#### Provided information ####

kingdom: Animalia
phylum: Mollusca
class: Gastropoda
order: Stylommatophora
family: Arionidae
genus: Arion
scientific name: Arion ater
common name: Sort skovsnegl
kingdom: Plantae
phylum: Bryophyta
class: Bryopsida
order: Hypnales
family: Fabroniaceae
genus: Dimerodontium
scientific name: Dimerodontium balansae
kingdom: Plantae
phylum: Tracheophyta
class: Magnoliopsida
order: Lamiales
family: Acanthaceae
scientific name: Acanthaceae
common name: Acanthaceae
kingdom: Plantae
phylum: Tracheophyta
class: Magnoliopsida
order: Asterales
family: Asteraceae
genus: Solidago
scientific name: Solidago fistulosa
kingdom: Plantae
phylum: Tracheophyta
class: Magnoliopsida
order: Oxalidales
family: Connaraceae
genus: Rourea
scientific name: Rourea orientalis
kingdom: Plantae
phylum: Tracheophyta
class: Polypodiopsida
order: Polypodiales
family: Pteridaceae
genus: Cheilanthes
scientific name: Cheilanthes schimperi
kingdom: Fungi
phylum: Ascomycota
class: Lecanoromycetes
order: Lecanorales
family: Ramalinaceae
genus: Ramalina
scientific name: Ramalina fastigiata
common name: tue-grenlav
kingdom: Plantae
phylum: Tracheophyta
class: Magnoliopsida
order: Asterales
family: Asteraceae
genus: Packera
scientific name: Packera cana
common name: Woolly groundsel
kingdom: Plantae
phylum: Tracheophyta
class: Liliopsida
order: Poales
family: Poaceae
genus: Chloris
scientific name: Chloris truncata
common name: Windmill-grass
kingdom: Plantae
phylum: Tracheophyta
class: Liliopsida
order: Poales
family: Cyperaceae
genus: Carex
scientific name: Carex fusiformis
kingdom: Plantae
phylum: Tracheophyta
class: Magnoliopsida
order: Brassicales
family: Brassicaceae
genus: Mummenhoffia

####

Your instructions: Reproduce each line of all the entries above word for word.

Final result:
kingdom: Animalia
phylum: Mollusca
class: Gastropoda
order: Stylommatophora
family: Arionidae
genus: Arion
scientific name: Arion ater
common name: Sort skovsnegl
kingdom: Plantae
phylum: Bryophyta
class: Bryopsida
order: Hypnales
family: Fabroniaceae
genus: Dimerodontium
scientific name: Dimerodontium balansae
kingdom: Plantae
phylum: Tracheophyta
class: Magnoliopsida
order: Lamiales
family: Acanthaceae
scientific name: Acanthaceae
common name: Acanthaceae
kingdom: Plantae
phylum: Tracheophyta
class: Magnoliopsida
order: Asterales
family: Asteraceae
genus: Solidago
scientific name: Solidago fistulosa
kingdom: Plantae
phylum: Tracheophyta
class: Magnoliopsida
order: Oxalidales
family: Connaraceae
genus: Rourea
scientific name: Rourea orientalis
kingdom: Plantae
phylum: Tracheophyta
class: Polypodiopsida
order: Polypodiales
family: Pteridaceae
genus: Cheilanthes
scientific name: Cheilanthes schimperi
kingdom: Fungi
phylum: Ascomycota
class: Lecanoromycetes
order: Lecanorales
family: Ramalinaceae
genus: Ramalina
scientific name: Ramalina fastigiata
common name: tue-grenlav
kingdom: Plantae
phylum: Tracheophyta
class: Magnoliopsida
order: Asterales
family: Asteraceae
genus: Packera
scientific name: Packera cana
common name: Woolly groundsel
kingdom: Plantae
phylum: Tracheophyta
class: Liliopsida
order: Poales
family: Poaceae
genus: Chloris
scientific name: Chloris truncata
common name: Windmill-grass
kingdom: Plantae
phylum: Tracheophyta
class: Liliopsida
order: Poales
family: Cyperaceae
genus: Carex
scientific name: Carex fusiformis
kingdom: Plantae
phylum: Tracheophyta
class: Magnoliopsida
order: Brassicales
family: Brassicaceae
genus: Mummenhoffia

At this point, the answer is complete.